Demand is so great, he says, they have to cap each session at 10 people.

Andrade says the impact is significant. An old felony can stigmatize people for the rest of their lives — preventing them from getting jobs, financial aid and housing.

"What does it lead you to not seek out because you don't think you'll even accomplish what you're trying to do?" he says. "It really takes away a person's initiative if they don't think they have a future."

But not everyone thinks the changes brought by Proposition 47 have been entirely positive. San Francisco Police Chief Greg Suhr says he does support clearing past felonies for people who have turned their lives around.

But he says the new lower threshold for many property crimes could explain a spike in offenses since the measure passed.

"With the No. 1 deterrent to crime being fear of being caught, they're not really worried about being caught because it can never get to a felony," Suhr says.

Giving 'The Hopeless' A Way Forward

But former offenders who have already changed their lives say Proposition 47 is allowing them to finally move on.

Sholonda Jackson spent her 20s addicted to crack. She was in and out of prison 13 times.

### PARTS OF THE EXERCISE
A. Can you echo, word for word, the part of the Proposition 47 article that opens with the words containing "But not everyone" and closes with "the measure passed."?
B. Could you write what follows the last sentence of the Proposition 47 article?
The rows are separate from the Proposition 47 article and unrelated to it.

### DATASET CONTENT
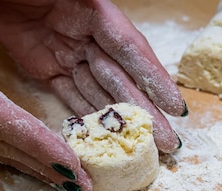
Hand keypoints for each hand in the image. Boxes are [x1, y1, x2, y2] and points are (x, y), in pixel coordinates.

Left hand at [0, 0, 187, 152]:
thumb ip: (90, 10)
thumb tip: (112, 43)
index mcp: (97, 13)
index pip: (132, 50)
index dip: (155, 80)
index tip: (176, 107)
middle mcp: (89, 37)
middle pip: (122, 79)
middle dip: (145, 112)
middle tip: (167, 143)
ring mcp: (68, 54)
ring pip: (100, 93)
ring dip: (121, 120)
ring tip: (143, 147)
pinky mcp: (45, 68)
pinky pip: (71, 96)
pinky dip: (87, 117)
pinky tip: (104, 137)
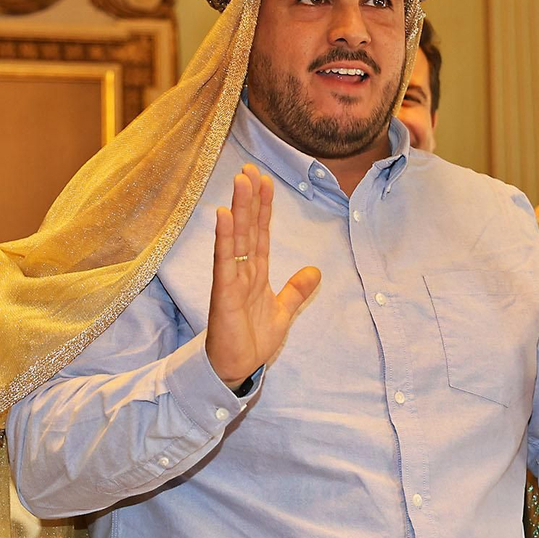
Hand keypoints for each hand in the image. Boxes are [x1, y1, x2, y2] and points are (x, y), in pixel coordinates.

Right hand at [205, 165, 321, 387]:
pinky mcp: (223, 294)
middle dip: (250, 198)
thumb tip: (315, 270)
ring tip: (241, 181)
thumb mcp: (283, 312)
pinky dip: (224, 238)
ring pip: (236, 237)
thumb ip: (296, 290)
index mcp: (256, 273)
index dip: (263, 207)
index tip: (264, 181)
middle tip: (250, 168)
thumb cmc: (252, 340)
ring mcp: (231, 280)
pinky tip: (223, 216)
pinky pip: (224, 261)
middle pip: (248, 228)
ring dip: (238, 209)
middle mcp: (242, 270)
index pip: (260, 233)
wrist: (236, 369)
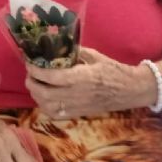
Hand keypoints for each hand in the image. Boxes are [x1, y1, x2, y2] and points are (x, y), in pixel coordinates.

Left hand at [25, 47, 151, 117]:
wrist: (131, 90)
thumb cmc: (113, 70)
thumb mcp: (94, 56)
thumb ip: (74, 52)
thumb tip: (56, 46)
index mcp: (81, 78)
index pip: (52, 77)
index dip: (36, 71)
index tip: (29, 63)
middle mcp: (77, 94)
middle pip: (45, 94)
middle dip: (32, 84)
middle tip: (30, 74)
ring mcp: (78, 106)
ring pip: (48, 107)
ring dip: (37, 96)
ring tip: (35, 85)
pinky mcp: (79, 114)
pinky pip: (57, 115)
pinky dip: (45, 107)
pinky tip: (44, 98)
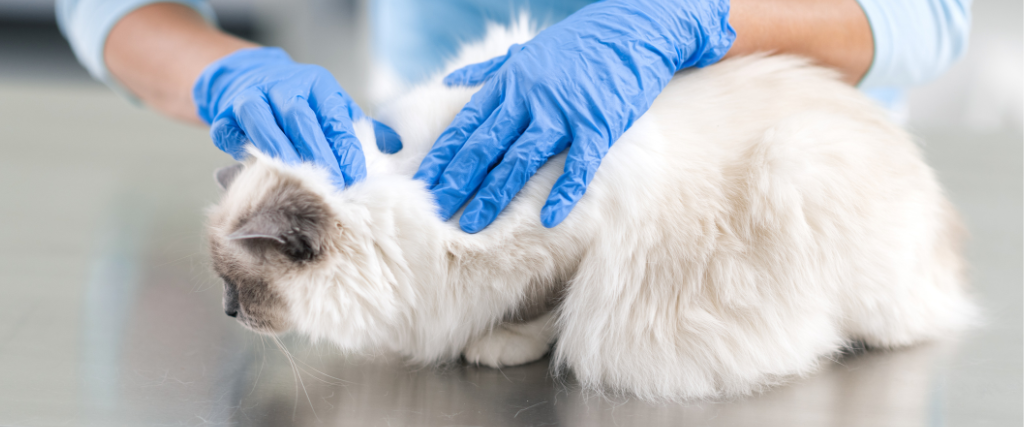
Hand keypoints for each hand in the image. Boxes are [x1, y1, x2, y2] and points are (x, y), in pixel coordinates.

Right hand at [193, 47, 400, 188]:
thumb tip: (396, 146)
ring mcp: (252, 97)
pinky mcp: (225, 112)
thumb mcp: (331, 105)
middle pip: (301, 120)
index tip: (357, 178)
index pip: (335, 117)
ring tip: (299, 186)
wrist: (249, 76)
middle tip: (334, 189)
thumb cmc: (298, 101)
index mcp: (318, 85)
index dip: (346, 150)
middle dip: (318, 157)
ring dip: (283, 158)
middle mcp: (285, 86)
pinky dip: (237, 149)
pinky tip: (253, 169)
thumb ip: (359, 128)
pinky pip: (229, 132)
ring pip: (265, 126)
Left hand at [414, 0, 733, 232]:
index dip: (443, 156)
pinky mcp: (598, 124)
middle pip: (486, 146)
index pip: (467, 126)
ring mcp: (563, 112)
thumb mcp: (526, 51)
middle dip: (457, 181)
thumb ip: (487, 69)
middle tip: (435, 211)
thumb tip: (450, 80)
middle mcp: (529, 98)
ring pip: (522, 158)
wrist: (631, 28)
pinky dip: (565, 191)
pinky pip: (579, 163)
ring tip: (474, 224)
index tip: (421, 183)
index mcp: (509, 83)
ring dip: (496, 193)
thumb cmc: (577, 43)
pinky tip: (550, 218)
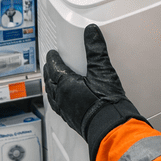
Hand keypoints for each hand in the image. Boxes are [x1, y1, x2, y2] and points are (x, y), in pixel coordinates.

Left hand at [44, 24, 147, 160]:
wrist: (110, 128)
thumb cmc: (105, 103)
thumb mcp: (103, 71)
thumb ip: (96, 50)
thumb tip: (91, 32)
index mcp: (65, 84)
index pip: (54, 67)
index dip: (53, 58)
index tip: (53, 53)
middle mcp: (61, 97)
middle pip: (49, 81)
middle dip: (49, 71)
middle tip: (51, 64)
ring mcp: (66, 110)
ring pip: (52, 95)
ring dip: (51, 86)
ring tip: (54, 82)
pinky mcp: (72, 120)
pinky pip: (59, 107)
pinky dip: (58, 99)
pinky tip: (65, 101)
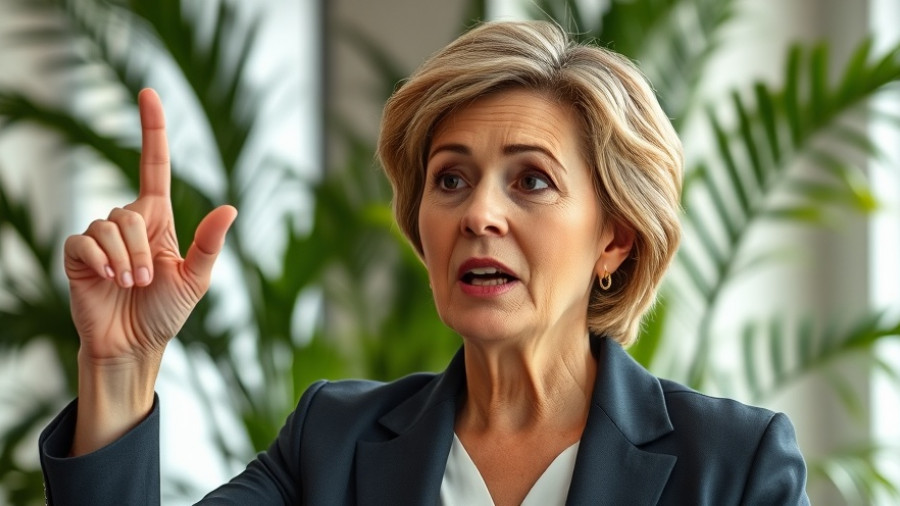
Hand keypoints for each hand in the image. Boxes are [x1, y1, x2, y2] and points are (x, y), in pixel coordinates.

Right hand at [64, 88, 236, 366]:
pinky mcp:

### RESULTS OF THE TASKS
A.
But not everyone thinks the changes brought by Proposition 47 have been entirely positive. San Francisco Police Chief Greg Suhr says he does support clearing past felonies for people who have turned their lives around.

But he says the new lower threshold for many property crimes could explain a spike in offenses since the measure passed.

B.
"People said I was hopeless, right? The parole officer, the parole board, when I was in prison, they said 'she's hopeless.' But that's not true. I don't think there's such thing," she says.

Jackson has been sober for 11 years. She's married, raising her 8-year-old son, and recently earned her bachelor's degree. She's working full time and hopes to pursue a master's.

But Jackson also says the changes she's been able to make since Proposition 47 aren't a cure-all. She has several misdemeanor prostitution charges from her days as an addict that continue to haunt her.

After her drug felonies are reduced to misdemeanors, Jackson says she will ask a court to expunge the prostitution charges from her record.

"When I get my master's degree, what if I want to go work for the VA, or for Kaiser? I'm sure it would come up," she says.